In [3]:
import numpy as np
import pandas as pd
from pandas import Series,DataFrame
import numpy

### 读取商品评论  df_comments为最初DataFrame

In [4]:
# 读取包含好评、差评的Excel文件
df_comments = pd.read_excel('path')

In [5]:
df_test = DataFrame(df_comments,columns=['评价星级','评价内容'])
df_test_new = df_test.drop_duplicates() # 去掉重复的数据,5-18更新:通过Excel已经去重


# 取出好评、差评
active_com = df_test_new[df_test_new['评价星级']=='star5']
negative_com = df_test_new[df_test_new['评价星级']=='star1'] 

### 将Series转为Str (用于后面的分词以及TF-IDF)

In [6]:
df_comments_str_active = "".join(i for i in active_com['评价内容'][:])
df_comments_str_negative = "".join(i for i in negative_com['评价内容'][:])

### 利用jieba分词 && 去除停用词 

In [7]:
import jieba

# 加载停用词
stopwords=pd.read_csv('stopwords.txt',index_col=False,sep="\t",quoting=3,names=['stopword'], encoding='utf-8')
stopwords2=pd.read_csv('stopwords2.txt',index_col=False,sep="\t",quoting=3,names=['stopword'], encoding='utf-8')
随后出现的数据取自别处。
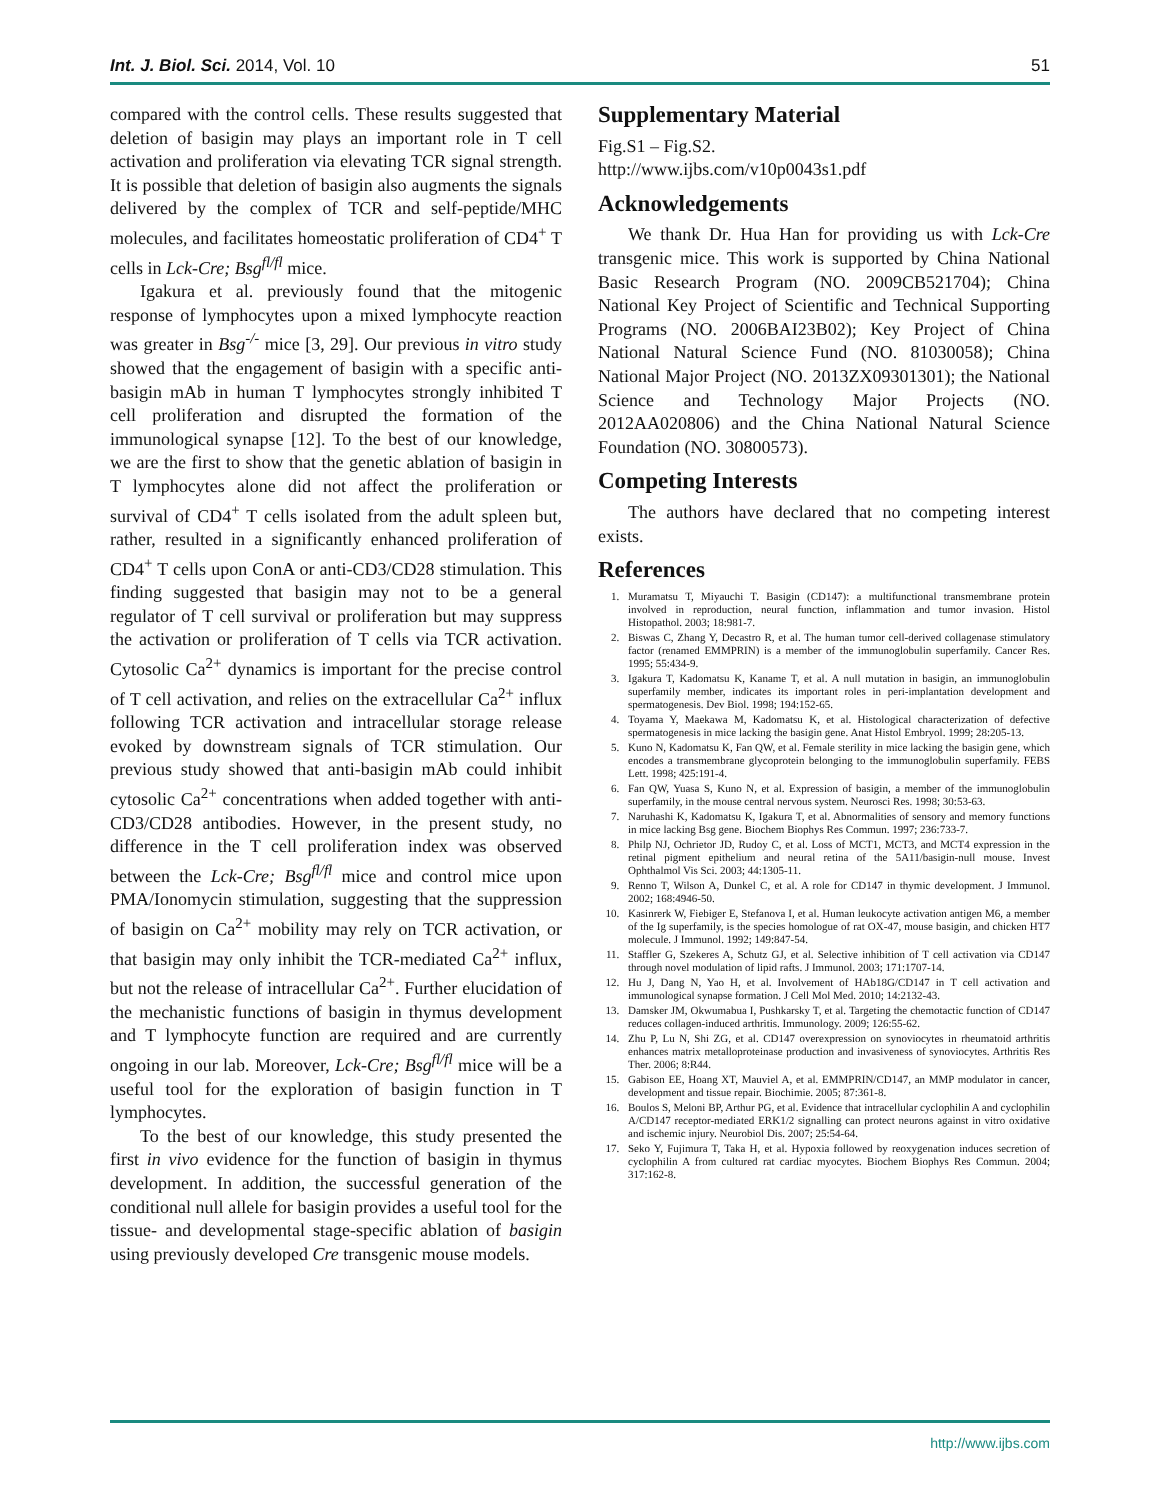Int. J. Biol. Sci. 2014, Vol. 10 51
compared with the control cells. These results suggested that deletion of basigin may plays an important role in T cell activation and proliferation via elevating TCR signal strength. It is possible that deletion of basigin also augments the signals delivered by the complex of TCR and self-peptide/MHC molecules, and facilitates homeostatic proliferation of CD4<sup>+</sup> T cells in Lck-Cre; Bsg<sup>fl/fl</sup> mice.
Igakura et al. previously found that the mitogenic response of lymphocytes upon a mixed lymphocyte reaction was greater in Bsg<sup>-/-</sup> mice [3, 29]. Our previous in vitro study showed that the engagement of basigin with a specific anti-basigin mAb in human T lymphocytes strongly inhibited T cell proliferation and disrupted the formation of the immunological synapse [12]. To the best of our knowledge, we are the first to show that the genetic ablation of basigin in T lymphocytes alone did not affect the proliferation or survival of CD4<sup>+</sup> T cells isolated from the adult spleen but, rather, resulted in a significantly enhanced proliferation of CD4<sup>+</sup> T cells upon ConA or anti-CD3/CD28 stimulation. This finding suggested that basigin may not to be a general regulator of T cell survival or proliferation but may suppress the activation or proliferation of T cells via TCR activation. Cytosolic Ca<sup>2+</sup> dynamics is important for the precise control of T cell activation, and relies on the extracellular Ca<sup>2+</sup> influx following TCR activation and intracellular storage release evoked by downstream signals of TCR stimulation. Our previous study showed that anti-basigin mAb could inhibit cytosolic Ca<sup>2+</sup> concentrations when added together with anti-CD3/CD28 antibodies. However, in the present study, no difference in the T cell proliferation index was observed between the Lck-Cre; Bsg<sup>fl/fl</sup> mice and control mice upon PMA/Ionomycin stimulation, suggesting that the suppression of basigin on Ca<sup>2+</sup> mobility may rely on TCR activation, or that basigin may only inhibit the TCR-mediated Ca<sup>2+</sup> influx, but not the release of intracellular Ca<sup>2+</sup>. Further elucidation of the mechanistic functions of basigin in thymus development and T lymphocyte function are required and are currently ongoing in our lab. Moreover, Lck-Cre; Bsg<sup>fl/fl</sup> mice will be a useful tool for the exploration of basigin function in T lymphocytes.
To the best of our knowledge, this study presented the first in vivo evidence for the function of basigin in thymus development. In addition, the successful generation of the conditional null allele for basigin provides a useful tool for the tissue- and developmental stage-specific ablation of basigin using previously developed Cre transgenic mouse models.
Supplementary Material
Fig.S1 – Fig.S2.
http://www.ijbs.com/v10p0043s1.pdf
Acknowledgements
We thank Dr. Hua Han for providing us with Lck-Cre transgenic mice. This work is supported by China National Basic Research Program (NO. 2009CB521704); China National Key Project of Scientific and Technical Supporting Programs (NO. 2006BAI23B02); Key Project of China National Natural Science Fund (NO. 81030058); China National Major Project (NO. 2013ZX09301301); the National Science and Technology Major Projects (NO. 2012AA020806) and the China National Natural Science Foundation (NO. 30800573).
Competing Interests
The authors have declared that no competing interest exists.
References
1. Muramatsu T, Miyauchi T. Basigin (CD147): a multifunctional transmembrane protein involved in reproduction, neural function, inflammation and tumor invasion. Histol Histopathol. 2003; 18:981-7.
2. Biswas C, Zhang Y, Decastro R, et al. The human tumor cell-derived collagenase stimulatory factor (renamed EMMPRIN) is a member of the immunoglobulin superfamily. Cancer Res. 1995; 55:434-9.
3. Igakura T, Kadomatsu K, Kaname T, et al. A null mutation in basigin, an immunoglobulin superfamily member, indicates its important roles in peri-implantation development and spermatogenesis. Dev Biol. 1998; 194:152-65.
4. Toyama Y, Maekawa M, Kadomatsu K, et al. Histological characterization of defective spermatogenesis in mice lacking the basigin gene. Anat Histol Embryol. 1999; 28:205-13.
5. Kuno N, Kadomatsu K, Fan QW, et al. Female sterility in mice lacking the basigin gene, which encodes a transmembrane glycoprotein belonging to the immunoglobulin superfamily. FEBS Lett. 1998; 425:191-4.
6. Fan QW, Yuasa S, Kuno N, et al. Expression of basigin, a member of the immunoglobulin superfamily, in the mouse central nervous system. Neurosci Res. 1998; 30:53-63.
7. Naruhashi K, Kadomatsu K, Igakura T, et al. Abnormalities of sensory and memory functions in mice lacking Bsg gene. Biochem Biophys Res Commun. 1997; 236:733-7.
8. Philp NJ, Ochrietor JD, Rudoy C, et al. Loss of MCT1, MCT3, and MCT4 expression in the retinal pigment epithelium and neural retina of the 5A11/basigin-null mouse. Invest Ophthalmol Vis Sci. 2003; 44:1305-11.
9. Renno T, Wilson A, Dunkel C, et al. A role for CD147 in thymic development. J Immunol. 2002; 168:4946-50.
10. Kasinrerk W, Fiebiger E, Stefanova I, et al. Human leukocyte activation antigen M6, a member of the Ig superfamily, is the species homologue of rat OX-47, mouse basigin, and chicken HT7 molecule. J Immunol. 1992; 149:847-54.
11. Staffler G, Szekeres A, Schutz GJ, et al. Selective inhibition of T cell activation via CD147 through novel modulation of lipid rafts. J Immunol. 2003; 171:1707-14.
12. Hu J, Dang N, Yao H, et al. Involvement of HAb18G/CD147 in T cell activation and immunological synapse formation. J Cell Mol Med. 2010; 14:2132-43.
13. Damsker JM, Okwumabua I, Pushkarsky T, et al. Targeting the chemotactic function of CD147 reduces collagen-induced arthritis. Immunology. 2009; 126:55-62.
14. Zhu P, Lu N, Shi ZG, et al. CD147 overexpression on synoviocytes in rheumatoid arthritis enhances matrix metalloproteinase production and invasiveness of synoviocytes. Arthritis Res Ther. 2006; 8:R44.
15. Gabison EE, Hoang XT, Mauviel A, et al. EMMPRIN/CD147, an MMP modulator in cancer, development and tissue repair. Biochimie. 2005; 87:361-8.
16. Boulos S, Meloni BP, Arthur PG, et al. Evidence that intracellular cyclophilin A and cyclophilin A/CD147 receptor-mediated ERK1/2 signalling can protect neurons against in vitro oxidative and ischemic injury. Neurobiol Dis. 2007; 25:54-64.
17. Seko Y, Fujimura T, Taka H, et al. Hypoxia followed by reoxygenation induces secretion of cyclophilin A from cultured rat cardiac myocytes. Biochem Biophys Res Commun. 2004; 317:162-8.
http://www.ijbs.com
def drop_stopwords(contents,stopwords):
    contents_clean = []
    for line in contents:
        line_clean = []
        if line in stopwords:
                continue
        line_clean.append(line)
        contents_clean.append(line_clean)
    return contents_clean

        
# 更改分词器,采用自己的自定义词典,并通过notepad++改变txt文件编码
jieba.load_userdict("userdict.txt")
active_cut_contents = jieba.lcut(df_comments_str_active) #利用jieba分词  https://github.com/fxsjy/jieba
negative_cut_contents = jieba.lcut(df_comments_str_negative)
# contents = df_comments['评价内容'][:20].values.tolist() #评论转为list

stopwords = stopwords.stopword.values.tolist()
stopwords2 = stopwords2.stopword.values.tolist()
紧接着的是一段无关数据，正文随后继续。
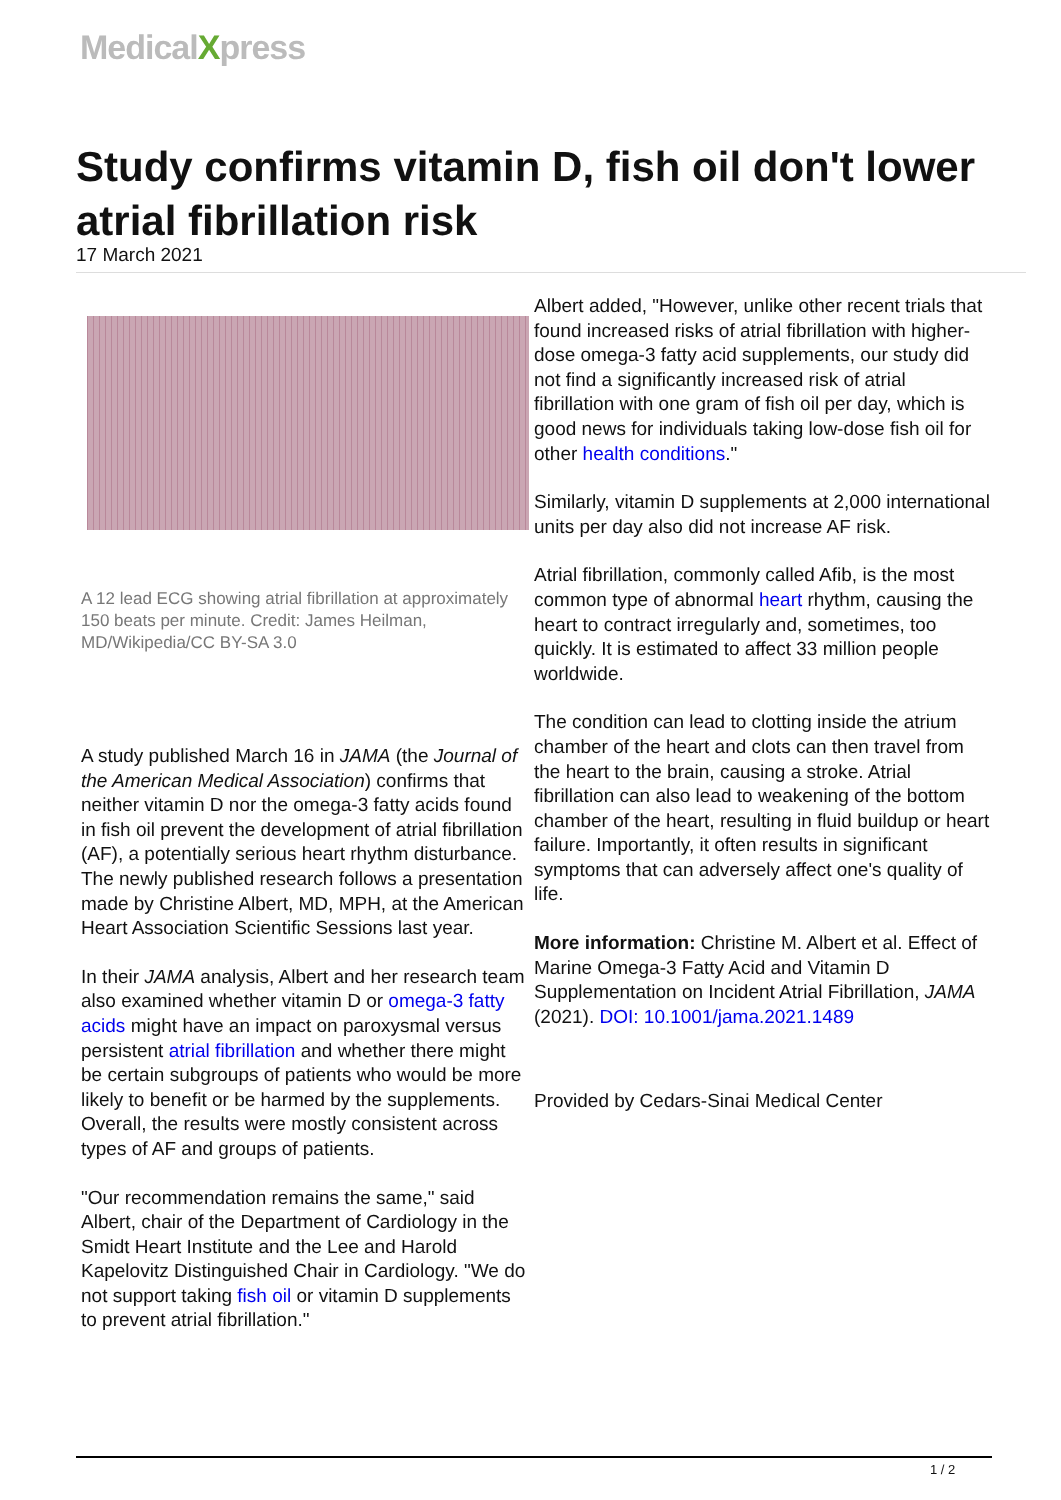MedicalXpress
Study confirms vitamin D, fish oil don't lower atrial fibrillation risk
17 March 2021
A 12 lead ECG showing atrial fibrillation at approximately 150 beats per minute. Credit: James Heilman, MD/Wikipedia/CC BY-SA 3.0
A study published March 16 in JAMA (the Journal of the American Medical Association) confirms that neither vitamin D nor the omega-3 fatty acids found in fish oil prevent the development of atrial fibrillation (AF), a potentially serious heart rhythm disturbance. The newly published research follows a presentation made by Christine Albert, MD, MPH, at the American Heart Association Scientific Sessions last year.
In their JAMA analysis, Albert and her research team also examined whether vitamin D or omega-3 fatty acids might have an impact on paroxysmal versus persistent atrial fibrillation and whether there might be certain subgroups of patients who would be more likely to benefit or be harmed by the supplements. Overall, the results were mostly consistent across types of AF and groups of patients.
"Our recommendation remains the same," said Albert, chair of the Department of Cardiology in the Smidt Heart Institute and the Lee and Harold Kapelovitz Distinguished Chair in Cardiology. "We do not support taking fish oil or vitamin D supplements to prevent atrial fibrillation."
Albert added, "However, unlike other recent trials that found increased risks of atrial fibrillation with higher-dose omega-3 fatty acid supplements, our study did not find a significantly increased risk of atrial fibrillation with one gram of fish oil per day, which is good news for individuals taking low-dose fish oil for other health conditions."
Similarly, vitamin D supplements at 2,000 international units per day also did not increase AF risk.
Atrial fibrillation, commonly called Afib, is the most common type of abnormal heart rhythm, causing the heart to contract irregularly and, sometimes, too quickly. It is estimated to affect 33 million people worldwide.
The condition can lead to clotting inside the atrium chamber of the heart and clots can then travel from the heart to the brain, causing a stroke. Atrial fibrillation can also lead to weakening of the bottom chamber of the heart, resulting in fluid buildup or heart failure. Importantly, it often results in significant symptoms that can adversely affect one's quality of life.
More information: Christine M. Albert et al. Effect of Marine Omega-3 Fatty Acid and Vitamin D Supplementation on Incident Atrial Fibrillation, JAMA (2021). DOI: 10.1001/jama.2021.1489
Provided by Cedars-Sinai Medical Center
1 / 2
# 调用drop_stopwords() 去除停用词
active_contents_clean = drop_stopwords(active_cut_contents,stopwords)
negative_contents_clean = drop_stopwords(negative_cut_contents,stopwords2)


# 加一步清除 contents_clean_test 中的空格,contents_clean_test = [['超级'],['棒'],[' '],['体验'],['超乎'],[' ']]
def clean_none(list):
    for i in list:
        for j in i:
            if ' ' in i:
                i.remove(' ')

    list1 = []
    for i in list:
        if i:
            list1.append(i)
    return list1


# 得到去除空格的,格式为list of list :  [['超级'],['棒'],['体验'],['超乎']]
active_contents_clean = clean_none(active_contents_clean)
negative_contents_clean = clean_none(negative_contents_clean)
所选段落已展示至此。